Pick up the article below on the X-Files doppelgänger episode and continue it past its last sentence.

Selected extract section start

Entertainment
This Creepy ‘X-Files’ Episode About Doppelgangers Will Completely Freak You Out
How freaky would it be if you met a real-life, living copy of yourself? The X-Files episode "Plus One" has some fun with long-running urban legends, presenting a "Monster of the Week" case involving lethal doppelgängers. But where does the idea of doppelgängers come from, and might yours be out there? Spoilers ahead!
In The X-Files (costume designer: Katrina McCarthy), Agents Scully and Mulder investigate a series of deaths that all appear on the surface to be either suicides or accidents. But there is a common detail among them all. While the victims didn’t know one another, they all claimed to have seen someone who looked just like them in the days or moments leading up to their deaths. In the end of the episode, the true nature of the doppels is left ambiguous, the deaths themselves still an unsolved X-file.

Selected extract section end
Extracted material section start

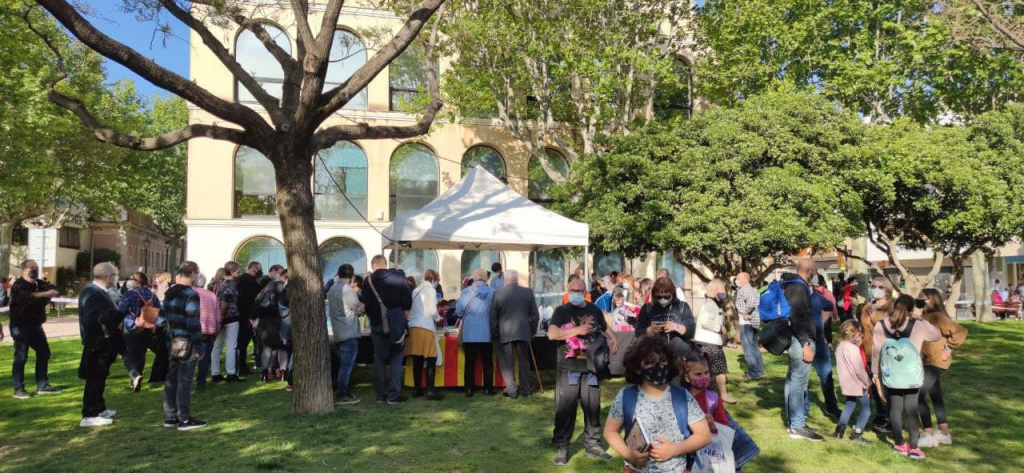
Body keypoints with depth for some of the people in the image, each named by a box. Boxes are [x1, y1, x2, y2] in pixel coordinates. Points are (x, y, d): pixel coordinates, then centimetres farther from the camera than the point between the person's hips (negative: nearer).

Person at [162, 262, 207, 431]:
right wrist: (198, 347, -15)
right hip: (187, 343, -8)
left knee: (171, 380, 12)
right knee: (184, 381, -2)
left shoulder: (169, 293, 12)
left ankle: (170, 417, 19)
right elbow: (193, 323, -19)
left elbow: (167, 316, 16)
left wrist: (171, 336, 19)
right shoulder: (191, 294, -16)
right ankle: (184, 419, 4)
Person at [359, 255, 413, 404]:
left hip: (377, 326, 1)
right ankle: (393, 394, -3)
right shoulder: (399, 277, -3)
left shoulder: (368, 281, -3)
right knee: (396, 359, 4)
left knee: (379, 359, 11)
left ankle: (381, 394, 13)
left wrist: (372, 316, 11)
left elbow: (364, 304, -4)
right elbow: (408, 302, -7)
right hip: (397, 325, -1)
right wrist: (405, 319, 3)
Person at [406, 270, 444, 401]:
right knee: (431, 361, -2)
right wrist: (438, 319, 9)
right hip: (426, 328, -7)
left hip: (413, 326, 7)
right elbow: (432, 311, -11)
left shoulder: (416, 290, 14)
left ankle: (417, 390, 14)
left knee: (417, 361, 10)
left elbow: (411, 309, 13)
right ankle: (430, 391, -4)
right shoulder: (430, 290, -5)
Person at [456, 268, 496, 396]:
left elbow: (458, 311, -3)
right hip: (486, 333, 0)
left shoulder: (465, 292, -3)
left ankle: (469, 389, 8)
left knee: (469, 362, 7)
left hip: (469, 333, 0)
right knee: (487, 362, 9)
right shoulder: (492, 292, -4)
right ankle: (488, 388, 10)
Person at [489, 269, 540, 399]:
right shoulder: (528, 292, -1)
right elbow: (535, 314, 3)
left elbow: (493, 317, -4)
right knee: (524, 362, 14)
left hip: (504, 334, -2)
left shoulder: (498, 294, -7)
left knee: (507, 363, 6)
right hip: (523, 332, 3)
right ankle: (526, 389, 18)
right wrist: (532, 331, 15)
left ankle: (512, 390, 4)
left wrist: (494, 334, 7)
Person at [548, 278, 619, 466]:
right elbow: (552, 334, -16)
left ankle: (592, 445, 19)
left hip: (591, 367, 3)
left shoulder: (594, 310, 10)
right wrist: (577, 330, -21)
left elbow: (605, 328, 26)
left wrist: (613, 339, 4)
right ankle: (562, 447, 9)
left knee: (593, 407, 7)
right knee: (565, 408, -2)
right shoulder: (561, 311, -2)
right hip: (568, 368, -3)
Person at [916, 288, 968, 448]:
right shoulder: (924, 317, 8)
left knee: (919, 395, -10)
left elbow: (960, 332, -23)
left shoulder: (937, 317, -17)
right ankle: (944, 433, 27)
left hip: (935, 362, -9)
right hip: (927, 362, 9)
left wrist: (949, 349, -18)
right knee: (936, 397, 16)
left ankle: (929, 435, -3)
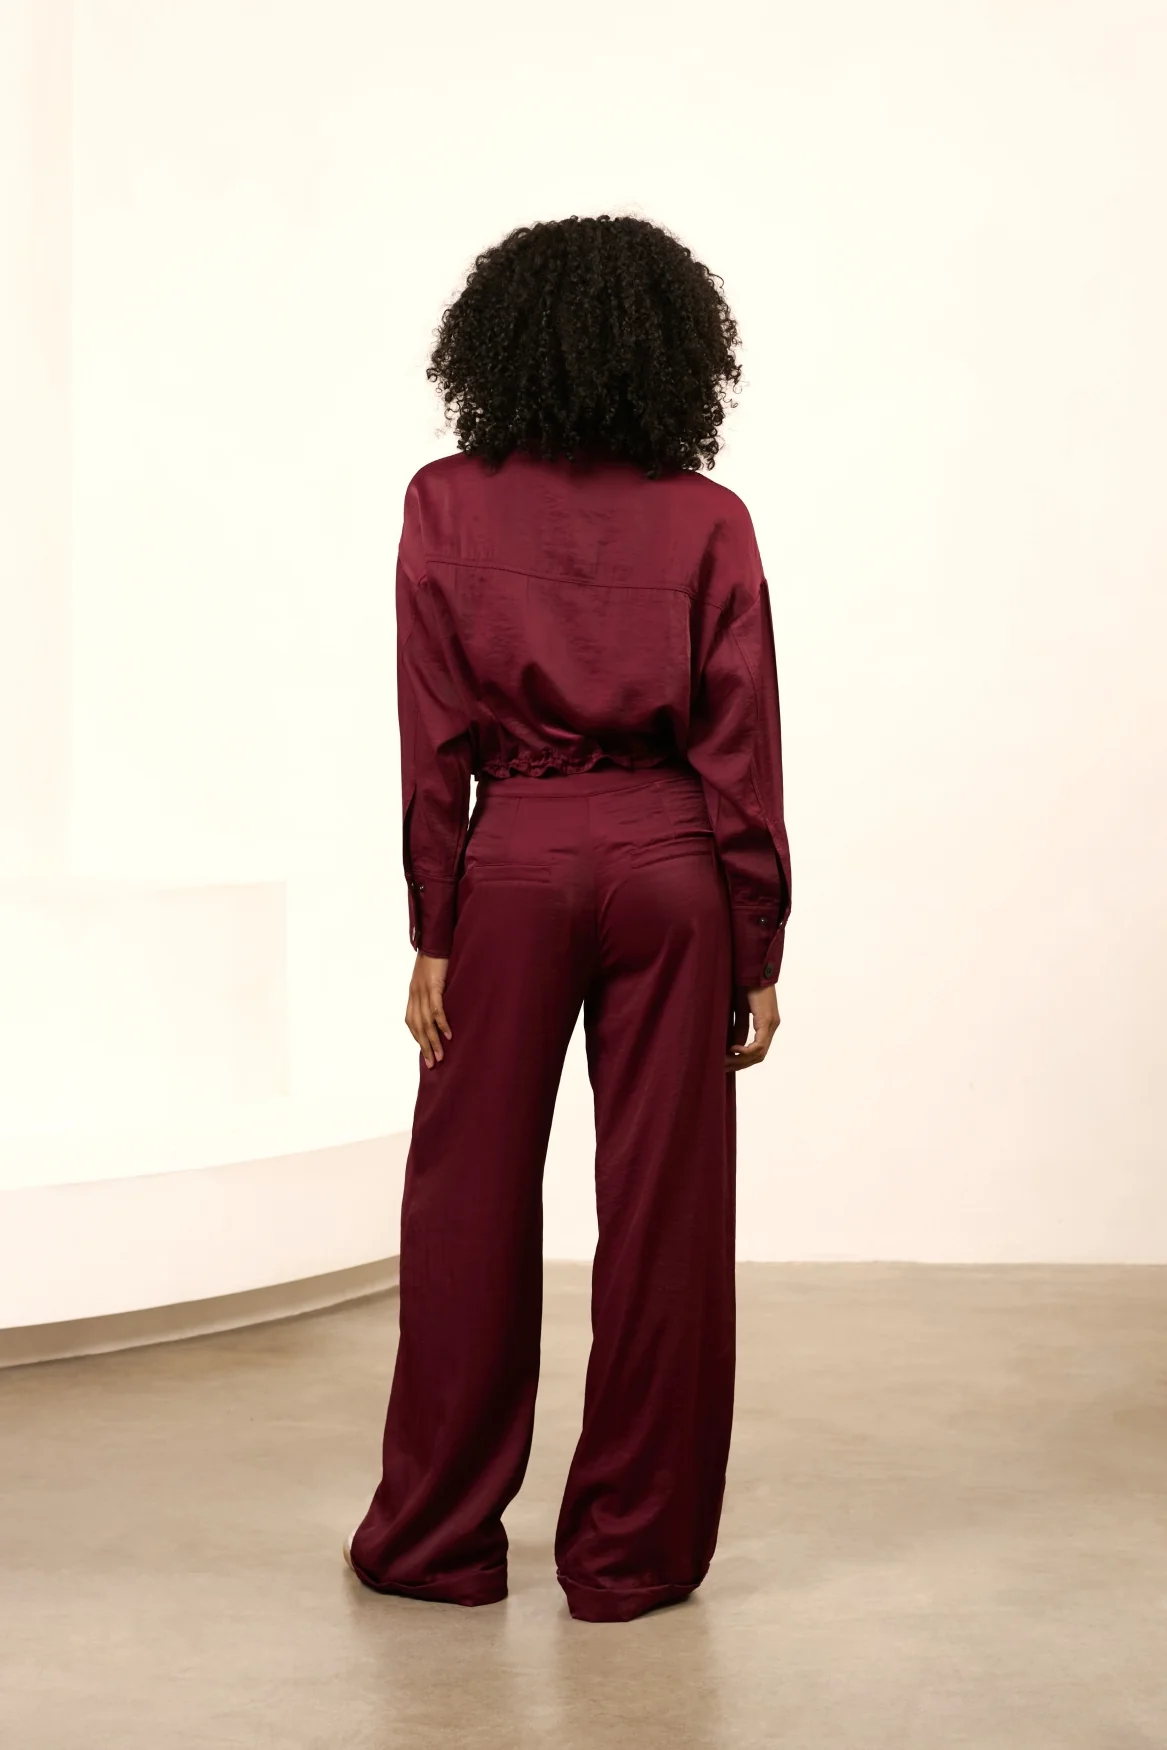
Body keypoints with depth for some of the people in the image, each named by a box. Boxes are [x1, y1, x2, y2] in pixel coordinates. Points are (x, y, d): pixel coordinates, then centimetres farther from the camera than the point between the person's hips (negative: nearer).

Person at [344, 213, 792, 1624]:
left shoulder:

Extracted material section end
Extracted material section start

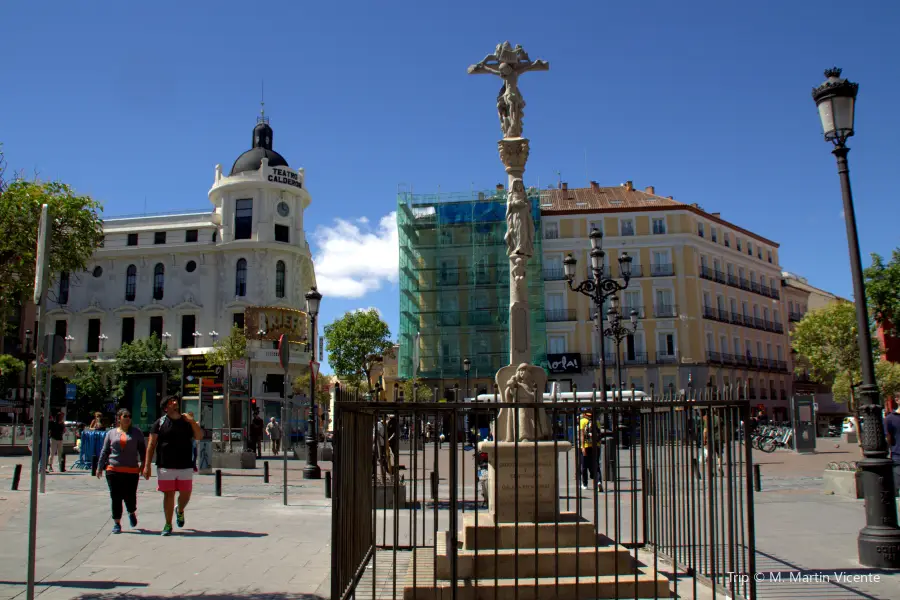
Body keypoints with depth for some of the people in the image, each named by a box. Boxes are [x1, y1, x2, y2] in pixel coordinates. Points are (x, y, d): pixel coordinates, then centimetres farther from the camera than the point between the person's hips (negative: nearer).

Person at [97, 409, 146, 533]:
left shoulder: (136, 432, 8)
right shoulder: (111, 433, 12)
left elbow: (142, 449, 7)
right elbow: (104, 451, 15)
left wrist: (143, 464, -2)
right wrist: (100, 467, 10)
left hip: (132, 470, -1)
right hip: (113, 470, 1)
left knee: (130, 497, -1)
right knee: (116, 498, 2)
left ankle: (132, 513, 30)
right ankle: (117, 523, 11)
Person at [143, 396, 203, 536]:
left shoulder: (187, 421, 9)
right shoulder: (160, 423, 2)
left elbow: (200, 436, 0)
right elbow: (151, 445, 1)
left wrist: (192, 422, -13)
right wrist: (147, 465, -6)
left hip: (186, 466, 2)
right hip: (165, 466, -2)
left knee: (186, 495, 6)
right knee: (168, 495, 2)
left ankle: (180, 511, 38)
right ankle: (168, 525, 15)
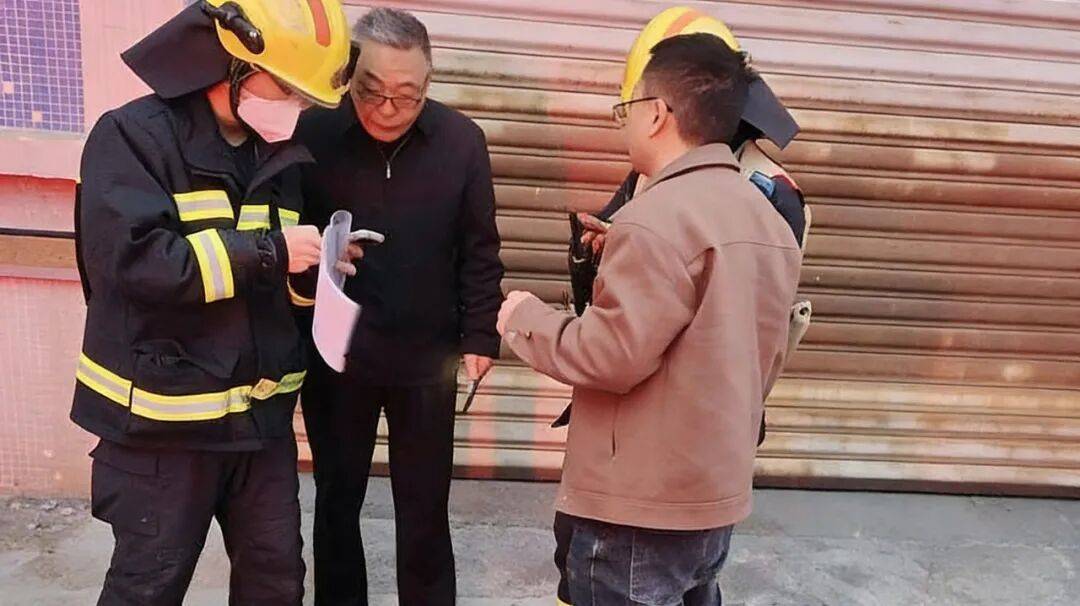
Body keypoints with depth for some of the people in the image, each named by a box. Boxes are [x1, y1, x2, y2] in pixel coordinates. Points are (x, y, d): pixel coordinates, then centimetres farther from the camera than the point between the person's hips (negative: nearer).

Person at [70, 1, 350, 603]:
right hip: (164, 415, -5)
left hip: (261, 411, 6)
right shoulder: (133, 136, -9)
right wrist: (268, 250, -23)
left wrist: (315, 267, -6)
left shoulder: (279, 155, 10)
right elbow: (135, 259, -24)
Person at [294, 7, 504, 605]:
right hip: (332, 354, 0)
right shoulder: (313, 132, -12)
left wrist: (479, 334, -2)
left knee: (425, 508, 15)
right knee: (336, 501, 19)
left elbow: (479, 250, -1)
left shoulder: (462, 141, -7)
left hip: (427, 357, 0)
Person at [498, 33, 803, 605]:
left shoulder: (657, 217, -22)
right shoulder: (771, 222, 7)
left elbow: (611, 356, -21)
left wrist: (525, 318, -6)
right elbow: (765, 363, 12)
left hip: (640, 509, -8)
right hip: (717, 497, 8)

Extracted material section end

Response:
While certainly fascinating fiction, the idea of doppelgängers existing in the real world is a long-established theory. In German, the word literally means "double-goer," and was coined in 1796 by the writer Johann Paul Richter according to Merriam-Webster. Per the reference, the modern definition has come to mean “double,” “alter-ego,” and “a ghostly counterpart of a living person.” But originally, the term described an old legend in German folklore: that every living thing has a spirit double of itself that is usually invisible.
The Sun notes that famous people throughout history have reported instances of seeing a copy of themselves. This almost always seems to be taken as a bad omen. The publication cites the book Washington in Lincoln's Time for claiming that Abraham Lincoln said that he once saw a pale copy of himself standing beside him in a mirror. His wife thought it meant he would die soon. He, of course, was assassinated while in office. Russian Empress Catherine The Great reportedly said that she'd spotted a doppelgänger sitting on her throne shortly before her own death.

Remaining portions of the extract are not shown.